Some plans require pre-authorization before you order. Others let you order anytime during pregnancy or after delivery. Calling your insurer to ask about timing requirements, preferred suppliers, and covered models before you order saves a lot of frustration.

What Comes With the Pump

Insurance-covered pumps typically come as a kit that includes the pump itself, flanges (breast shields), bottles, tubing, and a power adapter. After that initial kit, replacement accessory coverage varies. TRICARE, for reference, covers two replacement bottles every 12 months and one set of two breast shields per birth. Private insurers each set their own replacement policies. Carrying cases and travel bags are generally not covered.

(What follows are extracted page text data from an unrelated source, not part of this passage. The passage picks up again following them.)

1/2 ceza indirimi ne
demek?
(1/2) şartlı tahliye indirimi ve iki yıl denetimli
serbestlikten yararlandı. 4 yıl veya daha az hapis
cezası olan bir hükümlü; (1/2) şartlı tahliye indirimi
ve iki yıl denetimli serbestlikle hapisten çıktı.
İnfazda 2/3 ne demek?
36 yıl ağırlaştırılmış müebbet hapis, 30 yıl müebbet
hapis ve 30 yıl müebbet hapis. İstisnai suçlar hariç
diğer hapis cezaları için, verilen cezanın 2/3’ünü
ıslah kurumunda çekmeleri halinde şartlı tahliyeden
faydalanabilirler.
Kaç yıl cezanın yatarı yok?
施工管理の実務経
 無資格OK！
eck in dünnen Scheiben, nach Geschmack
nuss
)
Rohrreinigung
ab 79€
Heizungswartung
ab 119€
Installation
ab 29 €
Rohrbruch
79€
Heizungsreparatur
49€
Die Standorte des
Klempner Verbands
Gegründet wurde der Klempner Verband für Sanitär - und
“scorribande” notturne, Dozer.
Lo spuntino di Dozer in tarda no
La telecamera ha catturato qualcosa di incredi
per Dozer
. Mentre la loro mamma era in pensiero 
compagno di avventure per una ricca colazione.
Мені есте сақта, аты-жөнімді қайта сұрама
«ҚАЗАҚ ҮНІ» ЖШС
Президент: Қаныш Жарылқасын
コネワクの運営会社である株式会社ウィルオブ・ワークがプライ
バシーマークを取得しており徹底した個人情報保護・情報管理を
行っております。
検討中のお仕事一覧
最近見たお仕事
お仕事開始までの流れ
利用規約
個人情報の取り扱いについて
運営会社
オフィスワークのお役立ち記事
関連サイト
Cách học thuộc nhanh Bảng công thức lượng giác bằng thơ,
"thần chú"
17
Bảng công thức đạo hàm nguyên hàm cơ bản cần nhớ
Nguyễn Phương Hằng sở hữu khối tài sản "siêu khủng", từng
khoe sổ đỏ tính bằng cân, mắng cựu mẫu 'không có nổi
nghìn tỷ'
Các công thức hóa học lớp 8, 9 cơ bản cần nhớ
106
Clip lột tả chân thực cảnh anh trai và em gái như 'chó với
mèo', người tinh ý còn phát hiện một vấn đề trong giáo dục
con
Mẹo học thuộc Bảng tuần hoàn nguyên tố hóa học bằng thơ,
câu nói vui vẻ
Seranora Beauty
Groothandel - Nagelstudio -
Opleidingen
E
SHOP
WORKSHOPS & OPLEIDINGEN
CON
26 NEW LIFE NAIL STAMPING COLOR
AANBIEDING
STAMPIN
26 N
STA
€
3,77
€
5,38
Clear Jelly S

If the flanges that come with your pump don’t fit well, you may need a different size. Some plans cover replacement flanges, but many people end up buying these out of pocket since sizing is personal and sometimes requires trying multiple options.

Medicaid Coverage

Medicaid covers breast pumps, but the details vary by state. Some states are more generous than others in terms of which models are available and how often you can get a new one. Illinois, for example, updated its policy in January 2024 to allow one electric breast pump per year without prior approval, up from one every five years. Other states may still have longer replacement timelines or require prior authorization for every pump.

If you’re on Medicaid, contact your state’s Medicaid office or your managed care plan directly to find out which pumps are covered and what documentation you need. The process often moves slower than private insurance, so starting early in your third trimester is a good idea.

Getting the Most From Your Coverage

A few practical tips that can save you money and hassle. First, don’t assume the first DME supplier you check has the best deal. Upgrade fees for the same pump can differ by $100 or more between suppliers. Second, confirm whether your plan covers one pump per pregnancy or one pump per a set number of years. Many plans, like Aetna’s, cover a new pump with each pregnancy, which matters if you’re planning to have more children. Third, if you want a wearable pump but the upgrade fee is steep, consider getting your free standard electric pump through insurance and purchasing a wearable separately during a sale. Some parents find this combination actually costs less than the upgrade fee alone.